Las artes refinadas del maligno, para hacer desistir al alma del camino de la conversión son innumerables. Sin la ayuda sobrenatural, ¿quién podría descubrirlo? La astuta serpiente insinúa dudas sutiles y mortíferas. Una de las más venenosas es la que se refiere al perdón de parte de Dios. Derrotado por la firme determinación de confesarse y del propósito de no pecar más en el futuro, Satanás busca abrirse paso en la fortaleza del alma silbando dudas e interrogantes sobre la Divina Misericordia. Su táctica perversa debe ser descubierta y sacada a la luz, antes de que provoque inquietud y angustia.
Cuando el maligno ha obtenido su objetivo de inducir al pecado, no suelta la presa, al contrario busca impedirle que la acción de la Gracia la recoja y la levante.
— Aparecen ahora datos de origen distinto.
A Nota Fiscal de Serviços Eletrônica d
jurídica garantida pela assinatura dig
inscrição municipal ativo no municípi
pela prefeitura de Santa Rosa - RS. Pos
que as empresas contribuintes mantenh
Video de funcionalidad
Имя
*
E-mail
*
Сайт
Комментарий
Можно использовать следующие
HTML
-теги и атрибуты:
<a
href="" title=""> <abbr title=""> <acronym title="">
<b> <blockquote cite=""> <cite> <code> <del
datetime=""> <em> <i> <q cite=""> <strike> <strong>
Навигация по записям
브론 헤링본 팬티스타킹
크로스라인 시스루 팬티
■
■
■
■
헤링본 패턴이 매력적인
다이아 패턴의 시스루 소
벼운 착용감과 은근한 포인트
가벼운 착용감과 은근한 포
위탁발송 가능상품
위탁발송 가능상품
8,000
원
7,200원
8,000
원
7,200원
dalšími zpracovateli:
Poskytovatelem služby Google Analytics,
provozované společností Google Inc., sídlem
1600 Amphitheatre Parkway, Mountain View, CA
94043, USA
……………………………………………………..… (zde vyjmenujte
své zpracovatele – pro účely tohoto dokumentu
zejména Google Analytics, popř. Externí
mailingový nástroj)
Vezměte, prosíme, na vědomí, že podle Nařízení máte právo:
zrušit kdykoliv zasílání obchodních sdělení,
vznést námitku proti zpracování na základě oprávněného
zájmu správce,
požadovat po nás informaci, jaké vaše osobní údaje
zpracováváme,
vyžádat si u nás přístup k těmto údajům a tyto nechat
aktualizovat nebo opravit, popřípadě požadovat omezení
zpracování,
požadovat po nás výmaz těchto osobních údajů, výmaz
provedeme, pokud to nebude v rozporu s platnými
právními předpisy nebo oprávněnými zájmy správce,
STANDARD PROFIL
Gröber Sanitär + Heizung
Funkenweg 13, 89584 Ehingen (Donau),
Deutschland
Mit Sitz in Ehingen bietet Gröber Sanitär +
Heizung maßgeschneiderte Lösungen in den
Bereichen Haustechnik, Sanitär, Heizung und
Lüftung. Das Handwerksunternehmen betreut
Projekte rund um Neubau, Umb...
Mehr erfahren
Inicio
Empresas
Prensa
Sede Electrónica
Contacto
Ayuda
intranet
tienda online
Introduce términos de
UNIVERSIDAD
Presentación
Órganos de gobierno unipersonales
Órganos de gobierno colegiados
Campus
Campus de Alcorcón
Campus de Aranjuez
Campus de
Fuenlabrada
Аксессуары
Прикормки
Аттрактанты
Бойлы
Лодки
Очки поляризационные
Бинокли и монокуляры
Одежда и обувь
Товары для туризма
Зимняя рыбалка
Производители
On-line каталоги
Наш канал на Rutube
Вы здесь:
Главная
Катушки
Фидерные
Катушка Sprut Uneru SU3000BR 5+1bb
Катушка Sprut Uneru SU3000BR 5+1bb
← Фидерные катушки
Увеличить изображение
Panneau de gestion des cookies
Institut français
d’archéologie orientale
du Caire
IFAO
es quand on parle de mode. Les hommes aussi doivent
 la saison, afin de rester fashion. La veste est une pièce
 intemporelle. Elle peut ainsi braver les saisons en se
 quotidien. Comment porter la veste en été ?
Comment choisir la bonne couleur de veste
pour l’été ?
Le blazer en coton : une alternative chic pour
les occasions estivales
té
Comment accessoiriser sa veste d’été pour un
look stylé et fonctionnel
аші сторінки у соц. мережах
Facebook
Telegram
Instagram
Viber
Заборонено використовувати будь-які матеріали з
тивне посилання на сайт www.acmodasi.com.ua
Por ello, se afana en empujarla de nuevo al pecado, a fin de consolidar la esclavitud del vicio y de sofocar la voz de la conciencia. Busca todas las formas de tenerla lejos del sacramento de la Confesión, que representa para él una mortal derrota. Si aún no ha logrado su objetivo y el alma se confiesa, he aquí que comienza a sembrar las dudas sobre el perdón de los pecados cometidos. De forma especial, las almas escrupulosas son martilleadas por los interrogatorios asfixiantes que quitan la serenidad y la paz. La obsesión diabólica no termina en sí misma, sino que quiere llevar al alma a dudar del perdón de Dios y de la grandeza de su misericordia.
Hay un modo para escapar de estos asaltos infernales y es la determinación del corazón por creer incondicionalmente en el amor del Creador, más grande que cualquier pecado. Cuando el alma tiene los ojos de la fe bien fijos en la divina bondad, resiste sin vacilar los asaltos satánicos de la duda y de la desconfianza. El Espíritu Santo, en medio de los flagelos que golpean la mente, deja sentir en lo más íntimo la dulzura y la paz. A través de estas pruebas, el alma se consolida en la certeza del perdón recibido. La conciencia de su debilidad y de sus pecados, en vez de deprimirla, suscita una contrición y un amor más grande. El conocimiento de sí, en la límpida luz de la gracia, se convierte en resorte potente que hace volar al alma a los cielos serenos y gozosos de la santidad.